Ring signatures are a powerful primitive that allows a member to sign on behalf of a group, without revealing their identity. Recently, ring signatures have received additional attention as an ingredient for post-quantum deniable authenticated key exchange, e.g., for a post-quantum version of the Signal protocol, employed by virtually all end-to-end-encrypted messenger services. While several ring signature constructions from post-quantum assumptions offer suitable security and efficiency for use in deniable key exchange, they are currently proven secure in the random oracle model (ROM) only, which is insufficient for post-quantum security. In this work, we provide four security reductions in the quantum-accessible random oracle model (QROM) for two generic ring signature constructions: two for the AOS framework and two for a construction paradigm based on ring trapdoors, whose generic backbone we formalize. The two security proofs for AOS ring signatures differ in their requirements on the underlying sigma protocol and their tightness. The two reductions for the ring-trapdoor-based ring signatures exhibit various differences in requirements and the security they provide. We employ the measure-and-reprogram technique, QROM straightline extraction tools based on the compressed oracle, history-free reductions and QROM reprogramming tools. To make use of Rényi divergence properties in the QROM, we study the behavior of quantum algorithms that interact with an oracle whose distribution is based on one of two different distributions over the set of outputs. We provide tight bounds for the statistical distance, show that the Rényi divergence can not be used to replace the entire oracle and provide a workaround.
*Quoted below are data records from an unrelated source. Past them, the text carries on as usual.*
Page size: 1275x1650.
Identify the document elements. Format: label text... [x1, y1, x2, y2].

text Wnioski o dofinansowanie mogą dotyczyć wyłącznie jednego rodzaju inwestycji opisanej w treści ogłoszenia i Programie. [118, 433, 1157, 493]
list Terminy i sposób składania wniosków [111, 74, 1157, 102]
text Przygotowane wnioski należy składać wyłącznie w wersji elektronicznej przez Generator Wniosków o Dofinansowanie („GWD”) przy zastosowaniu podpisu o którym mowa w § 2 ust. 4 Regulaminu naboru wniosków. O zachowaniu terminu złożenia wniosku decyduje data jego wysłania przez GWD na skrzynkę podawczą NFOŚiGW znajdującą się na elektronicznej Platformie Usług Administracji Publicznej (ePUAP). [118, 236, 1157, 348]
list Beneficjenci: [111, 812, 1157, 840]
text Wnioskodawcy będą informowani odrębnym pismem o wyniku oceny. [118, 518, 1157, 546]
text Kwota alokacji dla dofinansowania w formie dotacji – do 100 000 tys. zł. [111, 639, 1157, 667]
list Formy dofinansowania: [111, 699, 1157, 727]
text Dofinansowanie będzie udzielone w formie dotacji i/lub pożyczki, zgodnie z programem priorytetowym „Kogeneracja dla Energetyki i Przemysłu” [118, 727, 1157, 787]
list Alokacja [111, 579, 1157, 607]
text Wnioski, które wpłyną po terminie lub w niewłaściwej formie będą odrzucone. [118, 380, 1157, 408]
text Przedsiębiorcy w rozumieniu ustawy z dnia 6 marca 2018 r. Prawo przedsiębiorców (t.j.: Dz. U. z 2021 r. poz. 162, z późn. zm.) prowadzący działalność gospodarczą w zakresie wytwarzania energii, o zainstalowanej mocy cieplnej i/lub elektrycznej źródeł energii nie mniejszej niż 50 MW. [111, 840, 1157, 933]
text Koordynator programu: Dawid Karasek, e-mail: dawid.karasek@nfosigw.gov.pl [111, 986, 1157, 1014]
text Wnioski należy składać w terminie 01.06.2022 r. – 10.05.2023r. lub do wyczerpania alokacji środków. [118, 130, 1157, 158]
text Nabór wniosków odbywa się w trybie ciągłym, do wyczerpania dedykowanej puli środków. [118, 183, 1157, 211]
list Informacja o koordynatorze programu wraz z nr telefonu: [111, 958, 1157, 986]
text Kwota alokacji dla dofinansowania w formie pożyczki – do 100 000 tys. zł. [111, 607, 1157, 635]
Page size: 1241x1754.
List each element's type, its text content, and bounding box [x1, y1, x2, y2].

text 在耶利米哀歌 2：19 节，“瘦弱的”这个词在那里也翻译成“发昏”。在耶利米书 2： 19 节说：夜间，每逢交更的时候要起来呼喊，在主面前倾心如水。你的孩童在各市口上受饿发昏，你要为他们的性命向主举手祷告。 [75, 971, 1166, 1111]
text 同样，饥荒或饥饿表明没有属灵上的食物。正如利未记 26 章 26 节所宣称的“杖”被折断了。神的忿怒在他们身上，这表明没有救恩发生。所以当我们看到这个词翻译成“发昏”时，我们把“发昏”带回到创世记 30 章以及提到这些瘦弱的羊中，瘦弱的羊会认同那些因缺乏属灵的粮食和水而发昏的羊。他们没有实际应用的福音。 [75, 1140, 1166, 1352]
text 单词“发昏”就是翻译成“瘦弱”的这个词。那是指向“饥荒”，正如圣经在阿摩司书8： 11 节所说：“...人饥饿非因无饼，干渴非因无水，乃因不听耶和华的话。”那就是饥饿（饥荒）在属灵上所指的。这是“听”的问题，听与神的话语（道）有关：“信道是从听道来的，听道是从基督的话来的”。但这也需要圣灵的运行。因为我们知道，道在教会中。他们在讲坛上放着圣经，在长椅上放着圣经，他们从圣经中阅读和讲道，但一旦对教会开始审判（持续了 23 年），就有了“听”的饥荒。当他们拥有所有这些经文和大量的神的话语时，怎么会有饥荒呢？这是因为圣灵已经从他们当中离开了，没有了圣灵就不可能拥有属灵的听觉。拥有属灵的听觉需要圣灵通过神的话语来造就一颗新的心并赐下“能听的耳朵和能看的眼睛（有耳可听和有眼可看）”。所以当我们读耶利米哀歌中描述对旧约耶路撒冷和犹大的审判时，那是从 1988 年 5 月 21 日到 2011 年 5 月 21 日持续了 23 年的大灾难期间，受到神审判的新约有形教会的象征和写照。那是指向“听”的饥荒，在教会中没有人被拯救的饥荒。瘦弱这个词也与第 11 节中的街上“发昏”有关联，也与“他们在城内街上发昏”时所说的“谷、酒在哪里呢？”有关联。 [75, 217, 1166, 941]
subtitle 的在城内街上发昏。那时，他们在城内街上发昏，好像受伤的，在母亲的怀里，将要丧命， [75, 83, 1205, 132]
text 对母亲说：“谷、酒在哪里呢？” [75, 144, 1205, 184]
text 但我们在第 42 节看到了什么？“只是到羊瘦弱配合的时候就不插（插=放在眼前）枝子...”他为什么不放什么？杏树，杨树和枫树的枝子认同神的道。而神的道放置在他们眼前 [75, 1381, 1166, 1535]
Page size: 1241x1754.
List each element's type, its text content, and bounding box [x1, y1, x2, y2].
翻译：环签名是一种强大的密码学原语，允许群体成员代表群体进行签名，同时不泄露其身份。近年来，环签名作为后量子可否认认证密钥交换的组成部分受到额外关注，例如用于几乎所有端到端加密即时通讯服务所采用的Signal协议的后量子版本。虽然基于后量子假设的若干环签名构造在安全性和效率上适用于可否认密钥交换，但它们目前仅在随机预言机模型（ROM）中被证明安全，这对于后量子安全性而言是不充分的。在本工作中，我们为两种通用环签名构造提供了四个量子可访问随机预言机模型（QROM）下的安全性归约：两个针对AOS框架，两个针对基于环陷门的构造范式（我们形式化了其通用框架）。针对AOS环签名的两个安全性证明在底层Sigma协议的要求和紧致性上有所不同。基于环陷门的环签名的两个归约在要求及所提供的安全性方面表现出多种差异。我们采用了测量重编程技术、基于压缩预言机的QROM直线提取工具、无历史归约以及QROM重编程工具。为了在QROM中利用Rényi散度特性，我们研究了与预言机交互的量子算法的行为，该预言机的分布基于输出集上两种不同分布之一。我们给出了统计距离的紧界，证明了Rényi散度无法用于完全替换整个预言机，并提供了一种解决方案。